TASK BRIEF: Return the records below exactly as they are written.

Dataset entries
===
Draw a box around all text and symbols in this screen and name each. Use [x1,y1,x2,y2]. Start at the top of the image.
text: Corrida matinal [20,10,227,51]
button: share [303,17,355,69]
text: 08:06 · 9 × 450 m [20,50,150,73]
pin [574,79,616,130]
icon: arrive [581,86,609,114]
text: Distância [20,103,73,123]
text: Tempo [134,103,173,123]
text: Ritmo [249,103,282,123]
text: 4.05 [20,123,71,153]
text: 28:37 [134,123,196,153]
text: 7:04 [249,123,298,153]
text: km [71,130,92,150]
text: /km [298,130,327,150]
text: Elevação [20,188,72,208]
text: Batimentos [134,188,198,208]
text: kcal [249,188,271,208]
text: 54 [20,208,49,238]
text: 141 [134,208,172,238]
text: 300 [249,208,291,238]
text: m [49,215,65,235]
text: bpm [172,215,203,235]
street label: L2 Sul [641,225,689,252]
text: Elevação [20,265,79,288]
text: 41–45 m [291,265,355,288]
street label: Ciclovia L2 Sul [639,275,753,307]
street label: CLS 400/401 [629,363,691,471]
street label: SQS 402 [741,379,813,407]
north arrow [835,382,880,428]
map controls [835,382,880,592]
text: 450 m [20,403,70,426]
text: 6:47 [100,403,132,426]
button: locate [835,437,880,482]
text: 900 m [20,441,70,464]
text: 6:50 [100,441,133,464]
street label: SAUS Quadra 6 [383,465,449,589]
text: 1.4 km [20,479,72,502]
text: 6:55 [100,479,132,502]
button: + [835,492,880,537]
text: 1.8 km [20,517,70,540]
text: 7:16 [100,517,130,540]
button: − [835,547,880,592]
===
RESPONSE:
Draw a box around all text and symbols in this screen and name each. Use [x1,y1,x2,y2]. Start at the top of the image.
text: Corrida matinal [20,10,227,51]
button: share [303,17,355,69]
text: 08:06 · 9 × 450 m [20,50,150,73]
pin [574,79,616,130]
icon: arrive [581,86,609,114]
text: Distância [20,103,73,123]
text: Tempo [134,103,173,123]
text: Ritmo [249,103,282,123]
text: 4.05 [20,123,71,153]
text: 28:37 [134,123,196,153]
text: 7:04 [249,123,298,153]
text: km [71,130,92,150]
text: /km [298,130,327,150]
text: Elevação [20,188,72,208]
text: Batimentos [134,188,198,208]
text: kcal [249,188,271,208]
text: 54 [20,208,49,238]
text: 141 [134,208,172,238]
text: 300 [249,208,291,238]
text: m [49,215,65,235]
text: bpm [172,215,203,235]
street label: L2 Sul [641,225,689,252]
text: Elevação [20,265,79,288]
text: 41–45 m [291,265,355,288]
street label: Ciclovia L2 Sul [639,275,753,307]
street label: CLS 400/401 [629,363,691,471]
street label: SQS 402 [741,379,813,407]
north arrow [835,382,880,428]
map controls [835,382,880,592]
text: 450 m [20,403,70,426]
text: 6:47 [100,403,132,426]
button: locate [835,437,880,482]
text: 900 m [20,441,70,464]
text: 6:50 [100,441,133,464]
street label: SAUS Quadra 6 [383,465,449,589]
text: 1.4 km [20,479,72,502]
text: 6:55 [100,479,132,502]
button: + [835,492,880,537]
text: 1.8 km [20,517,70,540]
text: 7:16 [100,517,130,540]
button: − [835,547,880,592]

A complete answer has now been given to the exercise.